* PROBLEMA: De acordo com a matéria sobre Cabo Daciolo, por que analistas políticos acham que ele pode ajudar a direita contra Lula? Responda em uma a três frases.

* TRECHO:
↓
CABO DACIOLO ANUNCIA PRÉ-CANDIDATURA E RESGATA "PROFECIAS" DA PANDEMIA
Fenômeno de 2018, ex-deputado volta ao cenário político apostando no discurso religioso e em teorias que viralizaram durante a crise sanitária.
O ex-deputado federal Cabo Daciolo oficializou sua pré-candidatura à Presidência da República para as eleições de 2026, conforme anunciado pelo próprio político em suas redes sociais e reportado pela CNN Brasil em 4 de abril de 2026. Filiado ao Partido Mobilização Nacional (PMN), Daciolo tenta repetir o impacto gerado em 2018, quando se tornou a grande surpresa do debate político nacional ao conquistar o sexto lugar, superando nomes tradicionais com uma campanha centrada em temas espirituais e críticas contundentes ao "sistema estabelecido".
A EXPLOSÃO DOS MEMES E A URSAL
Durante as eleições de 2018, Cabo Daciolo transcendeu a política institucional para se tornar um fenômeno da cultura digital brasileira através da "fábrica de memes". O momento mais emblemático ocorreu no debate da Band, quando questionou Ciro Gomes sobre a fundação da URSAL (União das Repúblicas Socialistas da América Latina). O que poderia ter sido um suicídio político transformou-se em uma avalanche de engajamento, com o termo ocupando o topo dos assuntos mais comentados do mundo no Twitter por quase 24 horas, conforme registrou o portal El País à época.
RESGATE DAS FALAS DURANTE A PANDEMIA
A verdadeira surpresa, entretanto, ocorreu durante o período da Covid-19, quando diversos internautas resgataram vídeos antigos de Daciolo. Em transmissões realizadas em 2020 e 2021, o ex-deputado mencionou a existência de uma "elite global" que buscaria a "redução populacional" e o controle total das nações. Para uma parcela significativa de seus seguidores, as restrições sanitárias e as crises institucionais serviram como justificativa para validar o que chamaram de "profecias" do cabo, consolidando sua imagem como um interlocutor que "enxerga além do óbvio".
PEÇA CHAVE CONTRA A ESQUERDA
No cenário atual, analistas políticos observam que Daciolo pode atuar como uma força de auxílio para a direita contra a hegemonia de Lula. Embora mantenha um discurso crítico tanto à esquerda quanto à cúpula do bolsonarismo frequentemente chamando-os de "faces da mesma moeda" , sua base eleitoral é majoritariamente conservadora e cristã. Sua capacidade de mobilizar o voto evangélico e o eleitorado antisistema pode desidratar a base governista em setores populares onde a pauta de valores é determinante.
CRÍTICA À PERSEGUIÇÃO INSTITUCIONAL
A trajetória de Daciolo também é marcada por um posicionamento firme contra o que ele descreve como perseguição a vozes conservadoras e patriotas no Brasil. O pré-candidato defende ideias liberais na economia e a soberania nacional total sobre recursos como o nióbio, pauta que ele sustenta desde sua primeira corrida presidencial. Ao defender a "Nação Brasileira para o Senhor Jesus Cristo", Daciolo se posiciona como um obstáculo moral aos projetos progressistas da esquerda, utilizando seu alcance digital para denunciar o que considera um aparelhamento do Estado.
↑
* MATERIAL EXTRAÍDO:
↓
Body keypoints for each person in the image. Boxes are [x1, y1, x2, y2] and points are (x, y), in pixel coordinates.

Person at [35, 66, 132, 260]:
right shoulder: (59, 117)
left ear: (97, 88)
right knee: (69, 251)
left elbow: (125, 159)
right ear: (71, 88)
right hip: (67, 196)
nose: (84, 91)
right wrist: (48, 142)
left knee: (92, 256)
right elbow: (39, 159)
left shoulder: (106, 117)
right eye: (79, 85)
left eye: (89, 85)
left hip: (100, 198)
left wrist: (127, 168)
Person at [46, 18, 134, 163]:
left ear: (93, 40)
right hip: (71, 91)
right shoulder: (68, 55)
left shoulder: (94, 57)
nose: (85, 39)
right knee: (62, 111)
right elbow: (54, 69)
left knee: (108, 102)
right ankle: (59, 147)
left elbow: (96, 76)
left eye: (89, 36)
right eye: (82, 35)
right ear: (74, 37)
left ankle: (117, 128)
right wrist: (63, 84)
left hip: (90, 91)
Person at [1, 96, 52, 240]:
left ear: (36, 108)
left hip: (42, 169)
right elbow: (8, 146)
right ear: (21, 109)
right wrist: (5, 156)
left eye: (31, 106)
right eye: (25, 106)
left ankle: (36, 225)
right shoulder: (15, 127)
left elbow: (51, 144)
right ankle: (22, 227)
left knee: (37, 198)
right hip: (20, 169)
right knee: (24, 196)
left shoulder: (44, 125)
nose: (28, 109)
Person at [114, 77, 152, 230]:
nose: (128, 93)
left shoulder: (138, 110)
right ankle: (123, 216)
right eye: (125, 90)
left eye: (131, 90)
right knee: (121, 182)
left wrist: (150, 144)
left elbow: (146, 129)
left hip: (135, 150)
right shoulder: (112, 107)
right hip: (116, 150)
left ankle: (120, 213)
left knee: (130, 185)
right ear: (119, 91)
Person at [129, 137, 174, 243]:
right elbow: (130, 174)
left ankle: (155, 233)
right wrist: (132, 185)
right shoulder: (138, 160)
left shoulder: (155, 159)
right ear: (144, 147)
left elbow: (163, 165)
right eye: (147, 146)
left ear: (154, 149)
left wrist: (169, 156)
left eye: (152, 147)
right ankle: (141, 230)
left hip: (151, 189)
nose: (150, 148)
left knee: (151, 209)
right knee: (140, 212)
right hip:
↑
* RESULTADO DO EXERCÍCIO: Apesar de criticar tanto a esquerda quanto a cúpula do bolsonarismo, Daciolo tem uma base eleitoral em sua maior parte conservadora e cristã. Como ele consegue mobilizar o voto evangélico e os eleitores contra o sistema, pode tirar força da base do governo nos setores populares em que a pauta de valores decide o voto.